As he healed, he began reading about religion and decided the most substantial ideas could be found in Catholicism. The history of the church impressed and thrilled him. He found the writings of Blessed John Henry Newman, the famous 19th-century British theologian and spiritual writer who left the Anglican Church and became Catholic, especially articulate and inspiring.
He called the local parish and entered classes for those who want to join the church. Before long, he felt a call to serve as a priest and was consulting with vocations directors.
A friend invited him to Mount Angel and he went, realizing for the first time Oregon has a monastery.
He also began to see the Benedictines would be a good fit.
“I was feeling a desire for longer time in prayer, study and silence,” he said.
Okwama, considering his story and Brother Jacob’s, cites St.

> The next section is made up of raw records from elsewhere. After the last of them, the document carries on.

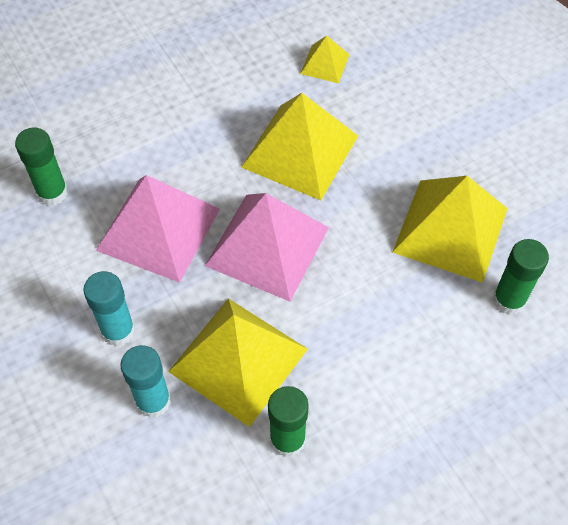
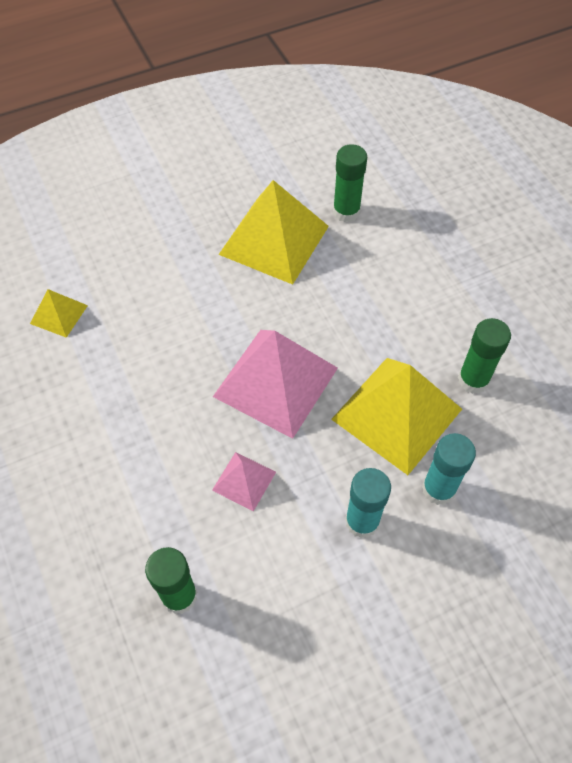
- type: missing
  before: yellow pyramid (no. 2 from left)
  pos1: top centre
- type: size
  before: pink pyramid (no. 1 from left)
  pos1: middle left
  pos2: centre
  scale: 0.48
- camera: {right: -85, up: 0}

Therese of Lisieux, who wrote that the varied vocations of the church are best understood as different ways to love.
Monks, Okwama said, live at a monastery where visitors – including seminarians at Mount Angel – can come “draw the living water.”
He explains that diocesan priests, by comparison, go out to the world to point out and express the love of God in daily life.
“The monks are really teaching us to live in humility,” Okwama said. “They teach us as future pastors to give that kind of servant leadership.”
Brother Jacob is in the middle of an intern year at Sacred Heart Parish in nearby Gervais. He calls the pastor there, Father Ron Nelson, “an edifying example.” Parish priests, the monk says, because they are so much in contact with the world, offer a good model for the task of all Christians – bringing sacred truths to a society that is becoming more and more secular.
With that, Okwama and Brother Jacob set off side by side on a blustery afternoon at the hilltop abbey, headed to a class on Scripture.